ASA significantly inhibited the proliferation of SW480 cells and stimulated apoptosis. Production of carcinoembryonic antigen and the invasive potential of SW480 cells were also inhibited by ASA. After treatment with ASA, down-regulation of Bcl2 and CD44v6 expression and up-regulation of nm23 expression were observed in SW480 cells. No obvious effect of ASA was found on Bax expression.
Our findings reveal that ASA inhibits the proliferation and promotes apoptosis in the human colon cancer cell line SW480. Down-regulation of Bcl2 expression might represent a potential mechanism by which ASA induces apoptosis in this COX-2 negative colon cancer cell line. Our results also suggest that ASA decreases the invasive potential of these colon cancer cells. Decreased CEA content and CD44v6 expression and elevated nm23 expression may contribute to the effect of ASA on invasive potential of SW480 colon cancer cells.
乙酰水杨酸(ASA,阿司匹林)是最常见的非甾体抗炎药(NSAID),已被证明对结直肠癌的发病率和死亡率具有保护作用。然而,其抗癌功能的机制仍不清楚。本研究的目的是确定乙酰水杨酸对人环氧化酶-2(COX-2)阴性结直肠癌细胞系增殖、凋亡和侵袭的影响。

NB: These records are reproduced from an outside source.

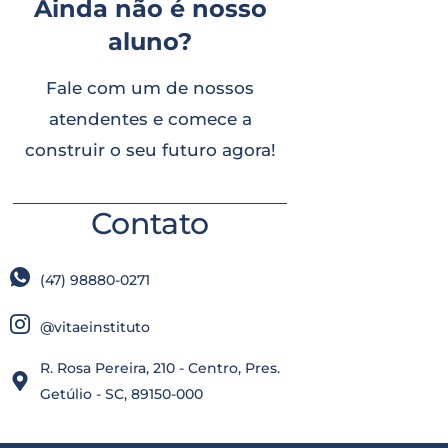
Ainda não é nosso
aluno?
Fale com um de nossos
atendentes e comece a
construir o seu futuro agora!
Contato
(47) 98880-0271
@vitaeinstituto
R. Rosa Pereira, 210 - Centro, Pres.
Getúlio - SC, 89150-000​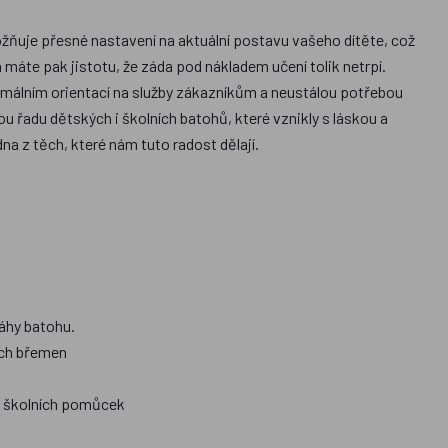
možňuje přesné nastavení na aktuální postavu vašeho dítěte, což
 máte pak jistotu, že záda pod nákladem učení tolik netrpí.
ximálním orientací na služby zákazníkům a neustálou potřebou
u řadu dětských i školních batohů, které vznikly s láskou a
na z těch, které nám tuto radost dělají.
váhy batohu.
ých břemen
ní školních pomůcek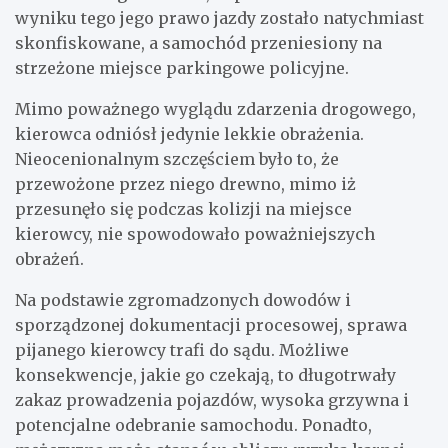
wyniku tego jego prawo jazdy zostało natychmiast
skonfiskowane, a samochód przeniesiony na
strzeżone miejsce parkingowe policyjne.
Mimo poważnego wyglądu zdarzenia drogowego,
kierowca odniósł jedynie lekkie obrażenia.
Nieocenionalnym szczęściem było to, że
przewożone przez niego drewno, mimo iż
przesunęło się podczas kolizji na miejsce
kierowcy, nie spowodowało poważniejszych
obrażeń.
Na podstawie zgromadzonych dowodów i
sporządzonej dokumentacji procesowej, sprawa
pijanego kierowcy trafi do sądu. Możliwe
konsekwencje, jakie go czekają, to długotrwały
zakaz prowadzenia pojazdów, wysoka grzywna i
potencjalne odebranie samochodu. Ponadto,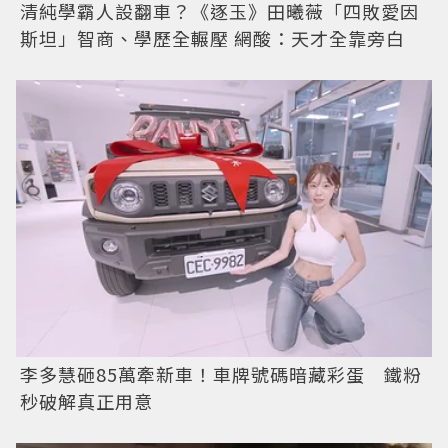
清純學霸人設翻車？《逐玉》田曦薇「四敗愛因
斯坦」智商、學歷全輾壓 網酸：天才全靠旁白
李多慧砸85萬牽新車！車牌號碼暗藏彩蛋 鐵粉
秒破解真正用意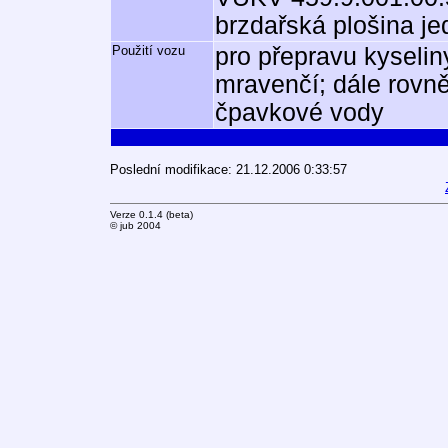
brzdařská plošina j
Použití vozu
pro přepravu kyselin
mravenčí; dále rovn
čpavkové vody
Poslední modifikace: 21.12.2006 0:33:57
Verze 0.1.4 (beta)
© jub 2004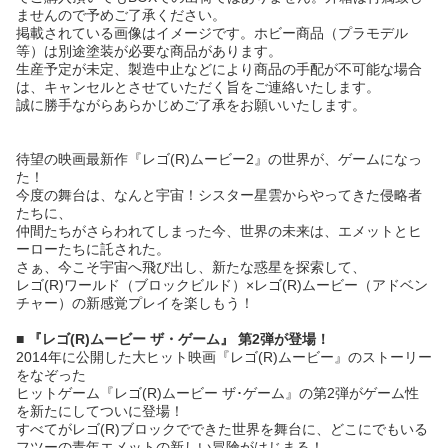
ませんので予めご了承ください。
掲載されている画像はイメージです。ホビー商品（プラモデル
等）は別途塗装が必要な商品があります。
生産予定が未定、製造中止などにより商品の手配が不可能な場合
は、キャンセルとさせていただく旨をご連絡いたします。
誠に勝手ながらあらかじめご了承をお願いいたします。
待望の映画最新作『レゴ(R)ムービー2』の世界が、ゲームになっ
た！
今度の舞台は、なんと宇宙！シスター星雲からやってきた侵略者
たちに、
仲間たちがさらわれてしまった今、世界の未来は、エメットとヒ
ーローたちに託された。
さぁ、今こそ宇宙へ飛び出し、新たな惑星を探索して、
レゴ(R)ワールド（ブロックビルド）×レゴ(R)ムービー（アドベン
チャー）の新感覚プレイを楽しもう！
■ 『レゴ(R)ムービー ザ・ゲーム』 第2弾が登場！
2014年に公開した大ヒット映画『レゴ(R)ムービー』のストーリー
をなぞった
ヒットゲーム『レゴ(R)ムービー ザ･ゲーム』の第2弾がゲーム性
を新たにしてついに登場！
すべてがレゴ(R)ブロックでできた世界を舞台に、どこにでもいる
フツーの青年エメットの新しい冒険がはじまる！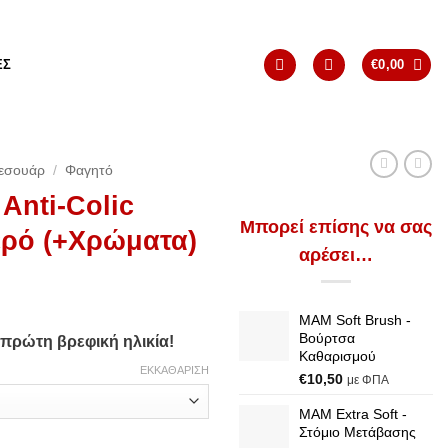
ΈΣ
€
0,00
εσουάρ
/
Φαγητό
Anti-Colic
Μπορεί επίσης να σας
ερό (+Χρώματα)
αρέσει…
MAM Soft Brush -
Βούρτσα
 πρώτη βρεφική ηλικία!
Καθαρισμού
ΕΚΚΑΘΆΡΙΣΗ
€
10,50
με ΦΠΑ
MAM Extra Soft -
Στόμιο Μετάβασης
60ml – Μπιμπερό (+Χρώματα) ποσότητα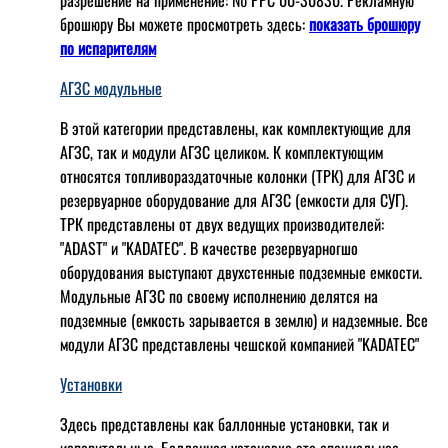
разрешение на применение: № РРС 00-30830. Рекламную
брошюру Вы можете просмотреть здесь:
показать брошюру
по испарителям
АГЗС модульные
В этой категории представлены, как комплектующие для
АГЗС, так и модули АГЗС целиком. К комплектующим
относятся топливораздаточные колонки (ТРК) для АГЗС и
резервуарное оборудование для АГЗС (емкости для СУГ).
ТРК представлены от двух ведущих производителей:
"ADAST" и "KADATEC". В качестве резервуарногшо
оборудования выступают двухстенные подземные емкости.
Модульные АГЗС по своему исполнению делятся на
подземные (емкость зарывается в землю) и надземные. Все
модули АГЗС представлены чешской компанией "KADATEC"
Установки
Здесь представлены как баллонные установки, так и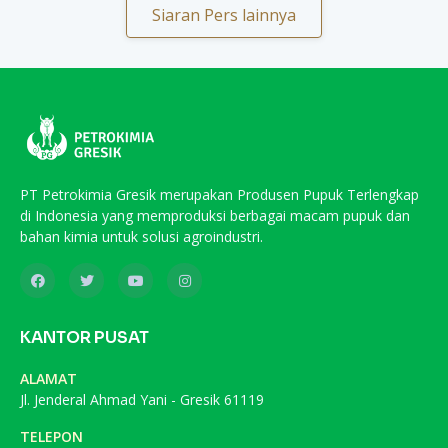
Siaran Pers lainnya
PT Petrokimia Gresik merupakan Produsen Pupuk Terlengkap
di Indonesia yang memproduksi berbagai macam pupuk dan
bahan kimia untuk solusi agroindustri.
KANTOR PUSAT
ALAMAT
Jl. Jenderal Ahmad Yani - Gresik 61119
TELEPON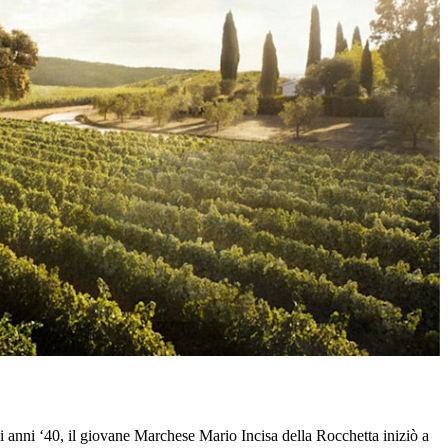
li anni ‘40, il giovane Marchese Mario Incisa della Rocchetta iniziò a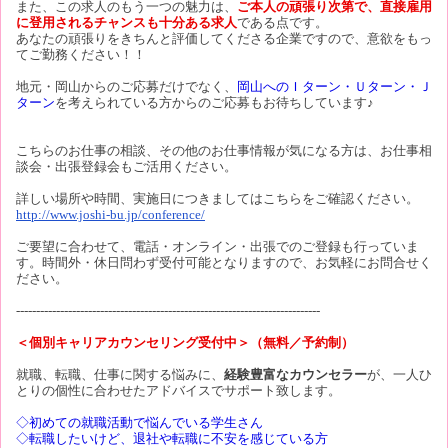
また、この求人のもう一つの魅力は、
ご本人の頑張り次第で、直接雇用
に登用されるチャンスも十分ある求人
である点です。
あなたの頑張りをきちんと評価してくださる企業ですので、意欲をもっ
てご勤務ください！！
地元・岡山からのご応募だけでなく、
岡山へのＩターン・Ｕターン・Ｊ
ターン
を考えられている方からのご応募もお待ちしています♪
こちらのお仕事の相談、その他のお仕事情報が気になる方は、お仕事相
談会・出張登録会もご活用ください。
詳しい場所や時間、実施日につきましてはこちらをご確認ください。
http://www.joshi-bu.jp/conference/
ご要望に合わせて、電話・オンライン・出張でのご登録も行っていま
す。時間外・休日問わず受付可能となりますので、お気軽にお問合せく
ださい。
----------------------------------------------------------------------------
＜個別キャリアカウンセリング受付中＞（無料／予約制）
就職、転職、仕事に関する悩みに、
経験豊富なカウンセラー
が、一人ひ
とりの個性に合わせたアドバイスでサポート致します。
◇初めての就職活動で悩んでいる学生さん
◇転職したいけど、退社や転職に不安を感じている方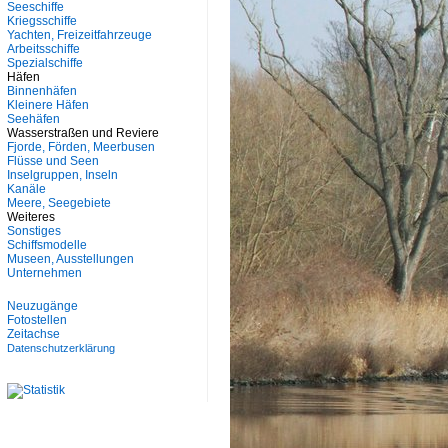
Seeschiffe
Kriegsschiffe
Yachten, Freizeitfahrzeuge
Arbeitsschiffe
Spezialschiffe
Häfen
Binnenhäfen
Kleinere Häfen
Seehäfen
Wasserstraßen und Reviere
Fjorde, Förden, Meerbusen
Flüsse und Seen
Inselgruppen, Inseln
Kanäle
Meere, Seegebiete
Weiteres
Sonstiges
Schiffsmodelle
Museen, Ausstellungen
Unternehmen
Neuzugänge
Fotostellen
Zeitachse
Datenschutzerklärung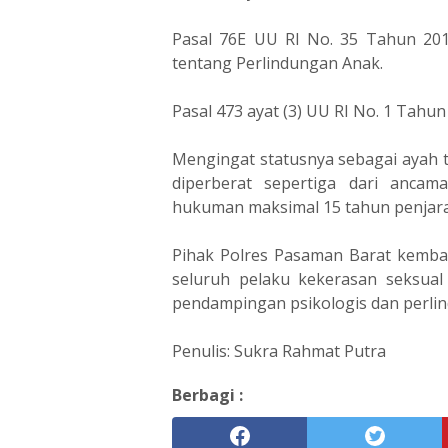
Pasal 76E UU RI No. 35 Tahun 20
tentang Perlindungan Anak.
Pasal 473 ayat (3) UU RI No. 1 Tahu
Mengingat statusnya sebagai ayah t
diperberat sepertiga dari anca
hukuman maksimal 15 tahun penjara
Pihak Polres Pasaman Barat kemb
seluruh pelaku kekerasan seksua
pendampingan psikologis dan perli
Penulis: Sukra Rahmat Putra
Berbagi :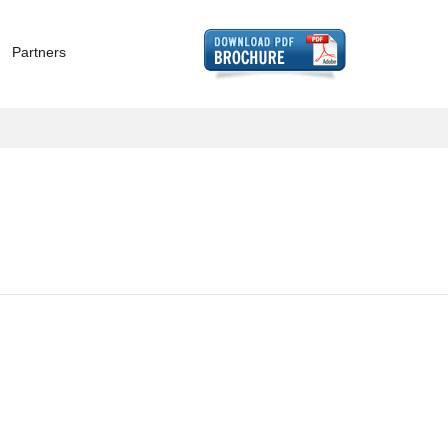
Partners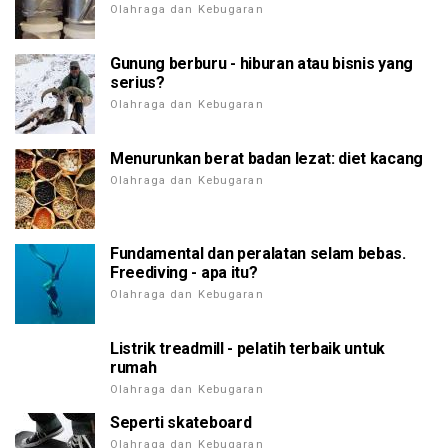
Olahraga dan Kebugaran
Gunung berburu - hiburan atau bisnis yang
serius?
Olahraga dan Kebugaran
Menurunkan berat badan lezat: diet kacang
Olahraga dan Kebugaran
Fundamental dan peralatan selam bebas.
Freediving - apa itu?
Olahraga dan Kebugaran
Listrik treadmill - pelatih terbaik untuk
rumah
Olahraga dan Kebugaran
Seperti skateboard
Olahraga dan Kebugaran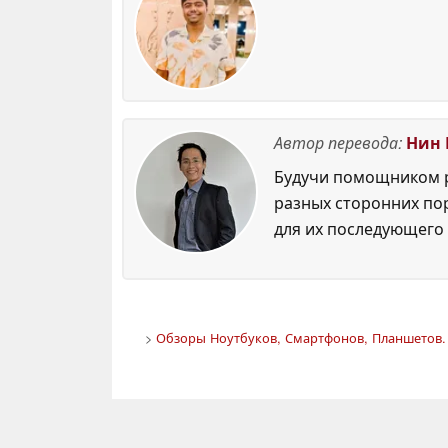
Автор перевода:
Нин 
Будучи помощником р
разных сторонних по
для их последующего 
>
Обзоры Ноутбуков, Смартфонов, Планшетов.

用不同浓度的ASA处理后,在人结肠癌细胞系SW480中检测细胞增殖。通过透射电子显微镜、吖啶橙染色和流式细胞术鉴定凋亡细胞。使用体外侵袭试验检测SW480细胞的侵袭潜能。通过微粒体酶免疫测定法测量癌胚抗原的产生。通过免疫细胞化学评估Bcl2、Bax、CD44v6和nm23的表达。
ASA显著抑制SW480细胞的增殖并刺激凋亡。癌胚抗原的产生和SW480细胞的侵袭潜能也受到ASA的抑制。用ASA处理后,在SW480细胞中观察到Bcl2和CD44v6表达下调以及nm23表达上调。未发现ASA对Bax表达有明显影响。
我们的研究结果表明,ASA抑制人结肠癌细胞系SW480的增殖并促进凋亡。Bcl2表达下调可能是ASA诱导该COX-2阴性结肠癌细胞系凋亡的潜在机制。我们的结果还表明,ASA降低了这些结肠癌细胞的侵袭潜能。癌胚抗原含量降低、CD44v6表达降低和nm23表达升高可能有助于ASA对SW480结肠癌细胞侵袭潜能的影响。